_Given information:_
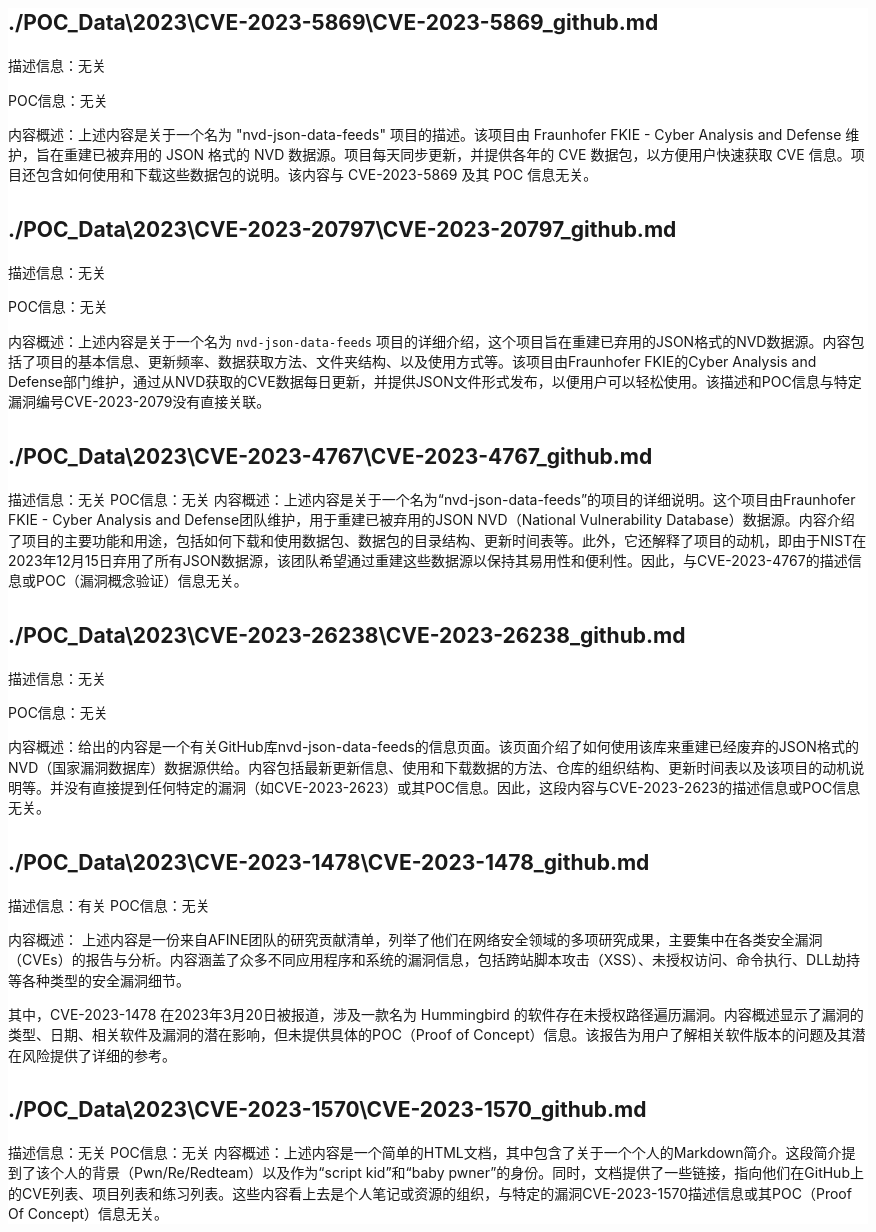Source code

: ## ./POC_Data\2023\CVE-2023-5869\CVE-2023-5869_github.md
描述信息：无关

POC信息：无关

内容概述：上述内容是关于一个名为 "nvd-json-data-feeds" 项目的描述。该项目由 Fraunhofer FKIE - Cyber Analysis and Defense 维护，旨在重建已被弃用的 JSON 格式的 NVD 数据源。项目每天同步更新，并提供各年的 CVE 数据包，以方便用户快速获取 CVE 信息。项目还包含如何使用和下载这些数据包的说明。该内容与 CVE-2023-5869 及其 POC 信息无关。

## ./POC_Data\2023\CVE-2023-20797\CVE-2023-20797_github.md
描述信息：无关

POC信息：无关

内容概述：上述内容是关于一个名为 `nvd-json-data-feeds` 项目的详细介绍，这个项目旨在重建已弃用的JSON格式的NVD数据源。内容包括了项目的基本信息、更新频率、数据获取方法、文件夹结构、以及使用方式等。该项目由Fraunhofer FKIE的Cyber Analysis and Defense部门维护，通过从NVD获取的CVE数据每日更新，并提供JSON文件形式发布，以便用户可以轻松使用。该描述和POC信息与特定漏洞编号CVE-2023-2079没有直接关联。

## ./POC_Data\2023\CVE-2023-4767\CVE-2023-4767_github.md
描述信息：无关
POC信息：无关
内容概述：上述内容是关于一个名为“nvd-json-data-feeds”的项目的详细说明。这个项目由Fraunhofer FKIE - Cyber Analysis and Defense团队维护，用于重建已被弃用的JSON NVD（National Vulnerability Database）数据源。内容介绍了项目的主要功能和用途，包括如何下载和使用数据包、数据包的目录结构、更新时间表等。此外，它还解释了项目的动机，即由于NIST在2023年12月15日弃用了所有JSON数据源，该团队希望通过重建这些数据源以保持其易用性和便利性。因此，与CVE-2023-4767的描述信息或POC（漏洞概念验证）信息无关。

## ./POC_Data\2023\CVE-2023-26238\CVE-2023-26238_github.md
描述信息：无关

POC信息：无关

内容概述：给出的内容是一个有关GitHub库nvd-json-data-feeds的信息页面。该页面介绍了如何使用该库来重建已经废弃的JSON格式的NVD（国家漏洞数据库）数据源供给。内容包括最新更新信息、使用和下载数据的方法、仓库的组织结构、更新时间表以及该项目的动机说明等。并没有直接提到任何特定的漏洞（如CVE-2023-2623）或其POC信息。因此，这段内容与CVE-2023-2623的描述信息或POC信息无关。

## ./POC_Data\2023\CVE-2023-1478\CVE-2023-1478_github.md
描述信息：有关
POC信息：无关

内容概述：
上述内容是一份来自AFINE团队的研究贡献清单，列举了他们在网络安全领域的多项研究成果，主要集中在各类安全漏洞（CVEs）的报告与分析。内容涵盖了众多不同应用程序和系统的漏洞信息，包括跨站脚本攻击（XSS）、未授权访问、命令执行、DLL劫持等各种类型的安全漏洞细节。

其中，CVE-2023-1478 在2023年3月20日被报道，涉及一款名为 Hummingbird 的软件存在未授权路径遍历漏洞。内容概述显示了漏洞的类型、日期、相关软件及漏洞的潜在影响，但未提供具体的POC（Proof of Concept）信息。该报告为用户了解相关软件版本的问题及其潜在风险提供了详细的参考。

## ./POC_Data\2023\CVE-2023-1570\CVE-2023-1570_github.md
描述信息：无关
POC信息：无关
内容概述：上述内容是一个简单的HTML文档，其中包含了关于一个个人的Markdown简介。这段简介提到了该个人的背景（Pwn/Re/Redteam）以及作为“script kid”和“baby pwner”的身份。同时，文档提供了一些链接，指向他们在GitHub上的CVE列表、项目列表和练习列表。这些内容看上去是个人笔记或资源的组织，与特定的漏洞CVE-2023-1570描述信息或其POC（Proof Of Concept）信息无关。
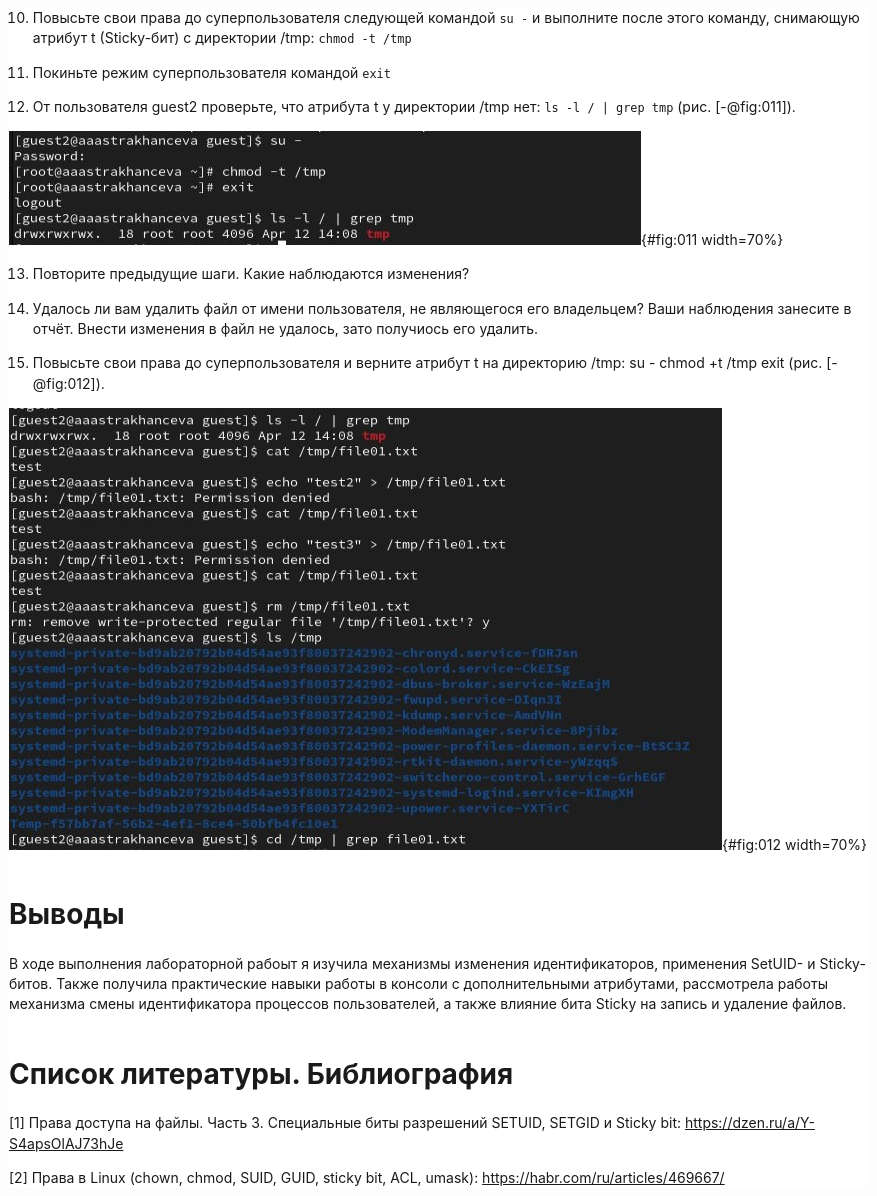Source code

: 10. Повысьте свои права до суперпользователя следующей командой `su -` и выполните после этого команду, снимающую атрибут t (Sticky-бит) с директории /tmp: `chmod -t /tmp`

11. Покиньте режим суперпользователя командой `exit`

12. От пользователя guest2 проверьте, что атрибута t у директории /tmp нет: `ls -l / | grep tmp` (рис. [-@fig:011]).

![Переход в режим суепрпользователя, снятие Sticky бита](image/12.jpg){#fig:011 width=70%}

13. Повторите предыдущие шаги. Какие наблюдаются изменения?

14. Удалось ли вам удалить файл от имени пользователя, не являющегося его владельцем? Ваши наблюдения занесите в отчёт. Внести изменения в файл не удалось, зато получиось его удалить.

15. Повысьте свои права до суперпользователя и верните атрибут t на директорию /tmp: su - chmod +t /tmp exit (рис. [-@fig:012]).

![Повторение пунктов 4-9 со снятым Sticky битом](image/13.jpg){#fig:012 width=70%}


# Выводы

В ходе выполнения лабораторной рабоыт я изучила механизмы изменения идентификаторов, применения SetUID- и Sticky-битов. Также получила практические навыки работы в консоли с дополнительными атрибутами, рассмотрела работы механизма смены идентификатора процессов пользователей, а также влияние бита Sticky на запись и удаление файлов.

# Список литературы. Библиография

[1] Права доступа на файлы. Часть 3. Специальные биты разрешений SETUID, SETGID и Sticky bit: https://dzen.ru/a/Y-S4apsOlAJ73hJe

[2] Права в Linux (chown, chmod, SUID, GUID, sticky bit, ACL, umask): https://habr.com/ru/articles/469667/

_Exercise:_ Reproduce exactly, with nothing added, the lines from the one that contains "13. Повторите предыдущие" to the end of the data.

_Exercise solution:_
13. Повторите предыдущие шаги. Какие наблюдаются изменения?

14. Удалось ли вам удалить файл от имени пользователя, не являющегося его владельцем? Ваши наблюдения занесите в отчёт. Внести изменения в файл не удалось, зато получиось его удалить.

15. Повысьте свои права до суперпользователя и верните атрибут t на директорию /tmp: su - chmod +t /tmp exit (рис. [-@fig:012]).

![Повторение пунктов 4-9 со снятым Sticky битом](image/13.jpg){#fig:012 width=70%}


# Выводы

В ходе выполнения лабораторной рабоыт я изучила механизмы изменения идентификаторов, применения SetUID- и Sticky-битов. Также получила практические навыки работы в консоли с дополнительными атрибутами, рассмотрела работы механизма смены идентификатора процессов пользователей, а также влияние бита Sticky на запись и удаление файлов.

# Список литературы. Библиография

[1] Права доступа на файлы. Часть 3. Специальные биты разрешений SETUID, SETGID и Sticky bit: https://dzen.ru/a/Y-S4apsOlAJ73hJe

[2] Права в Linux (chown, chmod, SUID, GUID, sticky bit, ACL, umask): https://habr.com/ru/articles/469667/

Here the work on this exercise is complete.